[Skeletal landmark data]
------------------------------------------------

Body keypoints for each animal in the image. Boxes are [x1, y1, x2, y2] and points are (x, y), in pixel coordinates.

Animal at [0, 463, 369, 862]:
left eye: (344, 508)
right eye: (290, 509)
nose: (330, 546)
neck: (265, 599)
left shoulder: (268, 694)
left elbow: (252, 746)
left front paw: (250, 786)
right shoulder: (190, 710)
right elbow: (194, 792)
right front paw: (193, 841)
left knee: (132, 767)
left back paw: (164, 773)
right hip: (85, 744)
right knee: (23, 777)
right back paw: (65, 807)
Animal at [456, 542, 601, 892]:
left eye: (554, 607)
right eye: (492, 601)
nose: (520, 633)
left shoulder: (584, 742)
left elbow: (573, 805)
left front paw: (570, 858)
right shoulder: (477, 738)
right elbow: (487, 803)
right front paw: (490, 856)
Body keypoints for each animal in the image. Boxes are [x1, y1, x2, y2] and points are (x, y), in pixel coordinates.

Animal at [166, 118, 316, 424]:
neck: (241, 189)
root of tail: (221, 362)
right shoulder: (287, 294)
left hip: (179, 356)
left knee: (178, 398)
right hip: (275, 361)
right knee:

------------------------------------------------

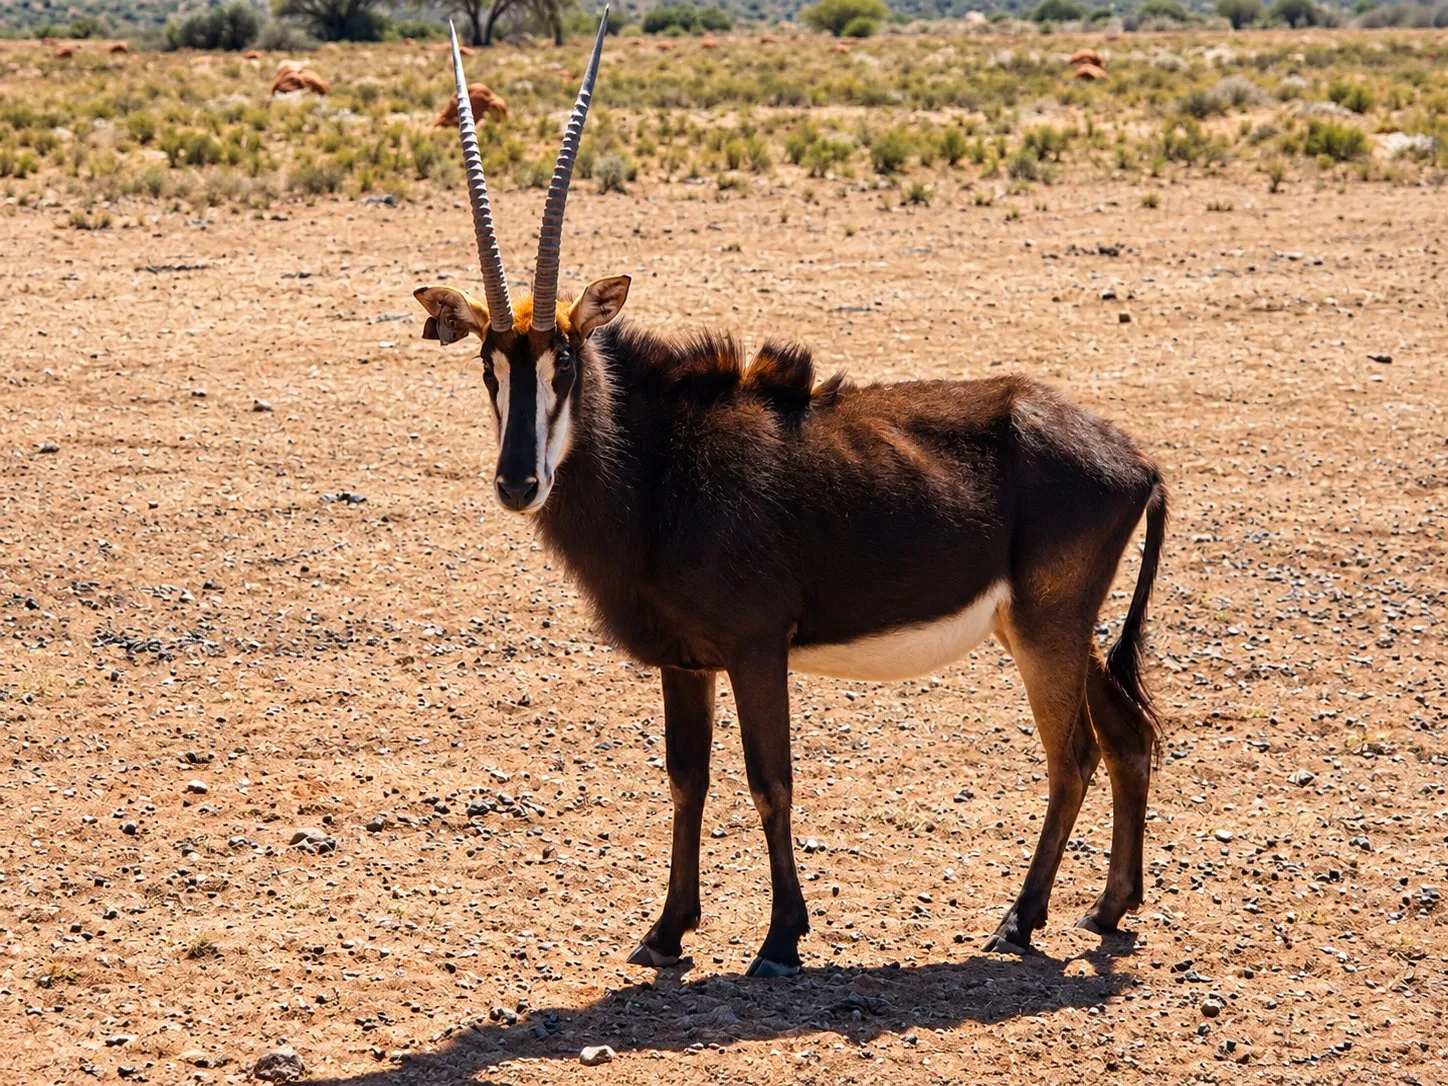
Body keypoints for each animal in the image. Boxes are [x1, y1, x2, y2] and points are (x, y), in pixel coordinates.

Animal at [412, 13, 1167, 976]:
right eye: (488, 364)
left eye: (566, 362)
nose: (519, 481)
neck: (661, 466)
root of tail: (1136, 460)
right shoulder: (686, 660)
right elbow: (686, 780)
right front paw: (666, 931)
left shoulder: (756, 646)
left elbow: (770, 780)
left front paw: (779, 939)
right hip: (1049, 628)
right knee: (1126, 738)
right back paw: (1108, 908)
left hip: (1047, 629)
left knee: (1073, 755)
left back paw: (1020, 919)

------------------------------------------------

== WORK INSTRUCTIONS ==
Show every line in the entries above that contains the string "front".

== OUTPUT ==
left front paw: (250, 786)
right front paw: (193, 841)
left front paw: (570, 858)
right front paw: (490, 856)
right front paw: (666, 931)
left front paw: (779, 939)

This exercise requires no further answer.